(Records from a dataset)

/---

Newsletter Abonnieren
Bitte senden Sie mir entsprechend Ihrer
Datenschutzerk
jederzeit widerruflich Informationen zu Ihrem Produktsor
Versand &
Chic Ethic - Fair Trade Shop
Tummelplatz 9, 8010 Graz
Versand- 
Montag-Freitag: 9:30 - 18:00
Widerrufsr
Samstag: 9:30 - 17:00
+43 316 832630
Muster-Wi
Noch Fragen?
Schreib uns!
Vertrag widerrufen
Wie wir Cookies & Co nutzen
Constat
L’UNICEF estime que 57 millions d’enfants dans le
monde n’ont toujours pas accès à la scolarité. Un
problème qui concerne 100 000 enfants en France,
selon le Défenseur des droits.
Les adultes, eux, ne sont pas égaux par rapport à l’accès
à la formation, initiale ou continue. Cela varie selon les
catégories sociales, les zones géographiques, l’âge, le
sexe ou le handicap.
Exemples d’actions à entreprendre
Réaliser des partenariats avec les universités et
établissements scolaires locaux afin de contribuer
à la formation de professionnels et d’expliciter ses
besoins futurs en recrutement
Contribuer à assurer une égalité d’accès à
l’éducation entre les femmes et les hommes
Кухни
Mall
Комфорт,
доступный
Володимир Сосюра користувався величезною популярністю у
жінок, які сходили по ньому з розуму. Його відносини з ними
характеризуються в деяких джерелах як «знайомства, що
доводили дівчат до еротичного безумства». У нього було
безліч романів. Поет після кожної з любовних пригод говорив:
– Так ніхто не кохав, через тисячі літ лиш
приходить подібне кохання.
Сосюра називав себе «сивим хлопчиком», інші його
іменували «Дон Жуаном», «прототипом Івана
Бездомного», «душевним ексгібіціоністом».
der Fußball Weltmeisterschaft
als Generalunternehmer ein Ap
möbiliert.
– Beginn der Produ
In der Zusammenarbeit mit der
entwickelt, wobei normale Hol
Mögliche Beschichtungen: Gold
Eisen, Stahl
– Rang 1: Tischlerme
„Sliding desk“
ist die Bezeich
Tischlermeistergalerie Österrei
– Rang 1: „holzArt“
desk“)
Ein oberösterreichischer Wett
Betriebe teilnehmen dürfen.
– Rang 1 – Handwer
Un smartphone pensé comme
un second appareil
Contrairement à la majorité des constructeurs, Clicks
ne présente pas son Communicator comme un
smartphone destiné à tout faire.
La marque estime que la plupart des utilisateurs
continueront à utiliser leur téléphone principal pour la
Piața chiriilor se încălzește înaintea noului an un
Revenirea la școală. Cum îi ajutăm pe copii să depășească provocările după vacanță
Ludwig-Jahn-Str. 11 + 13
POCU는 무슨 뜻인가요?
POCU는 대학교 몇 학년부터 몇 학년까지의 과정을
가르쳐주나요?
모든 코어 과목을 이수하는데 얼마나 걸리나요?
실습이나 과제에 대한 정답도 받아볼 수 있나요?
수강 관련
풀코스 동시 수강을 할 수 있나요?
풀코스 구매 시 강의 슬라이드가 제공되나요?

\---

◆ WORK ITEM:
Nothing but an exact transcription of the records is expected.

◆ YOUR RESPONSE:
Newsletter Abonnieren
Bitte senden Sie mir entsprechend Ihrer
Datenschutzerk
jederzeit widerruflich Informationen zu Ihrem Produktsor
Versand &
Chic Ethic - Fair Trade Shop
Tummelplatz 9, 8010 Graz
Versand- 
Montag-Freitag: 9:30 - 18:00
Widerrufsr
Samstag: 9:30 - 17:00
+43 316 832630
Muster-Wi
Noch Fragen?
Schreib uns!
Vertrag widerrufen
Wie wir Cookies & Co nutzen
Constat
L’UNICEF estime que 57 millions d’enfants dans le
monde n’ont toujours pas accès à la scolarité. Un
problème qui concerne 100 000 enfants en France,
selon le Défenseur des droits.
Les adultes, eux, ne sont pas égaux par rapport à l’accès
à la formation, initiale ou continue. Cela varie selon les
catégories sociales, les zones géographiques, l’âge, le
sexe ou le handicap.
Exemples d’actions à entreprendre
Réaliser des partenariats avec les universités et
établissements scolaires locaux afin de contribuer
à la formation de professionnels et d’expliciter ses
besoins futurs en recrutement
Contribuer à assurer une égalité d’accès à
l’éducation entre les femmes et les hommes
Кухни
Mall
Комфорт,
доступный
Володимир Сосюра користувався величезною популярністю у
жінок, які сходили по ньому з розуму. Його відносини з ними
характеризуються в деяких джерелах як «знайомства, що
доводили дівчат до еротичного безумства». У нього було
безліч романів. Поет після кожної з любовних пригод говорив:
– Так ніхто не кохав, через тисячі літ лиш
приходить подібне кохання.
Сосюра називав себе «сивим хлопчиком», інші його
іменували «Дон Жуаном», «прототипом Івана
Бездомного», «душевним ексгібіціоністом».
der Fußball Weltmeisterschaft
als Generalunternehmer ein Ap
möbiliert.
– Beginn der Produ
In der Zusammenarbeit mit der
entwickelt, wobei normale Hol
Mögliche Beschichtungen: Gold
Eisen, Stahl
– Rang 1: Tischlerme
„Sliding desk“
ist die Bezeich
Tischlermeistergalerie Österrei
– Rang 1: „holzArt“
desk“)
Ein oberösterreichischer Wett
Betriebe teilnehmen dürfen.
– Rang 1 – Handwer
Un smartphone pensé comme
un second appareil
Contrairement à la majorité des constructeurs, Clicks
ne présente pas son Communicator comme un
smartphone destiné à tout faire.
La marque estime que la plupart des utilisateurs
continueront à utiliser leur téléphone principal pour la
Piața chiriilor se încălzește înaintea noului an un
Revenirea la școală. Cum îi ajutăm pe copii să depășească provocările după vacanță
Ludwig-Jahn-Str. 11 + 13
POCU는 무슨 뜻인가요?
POCU는 대학교 몇 학년부터 몇 학년까지의 과정을
가르쳐주나요?
모든 코어 과목을 이수하는데 얼마나 걸리나요?
실습이나 과제에 대한 정답도 받아볼 수 있나요?
수강 관련
풀코스 동시 수강을 할 수 있나요?
풀코스 구매 시 강의 슬라이드가 제공되나요?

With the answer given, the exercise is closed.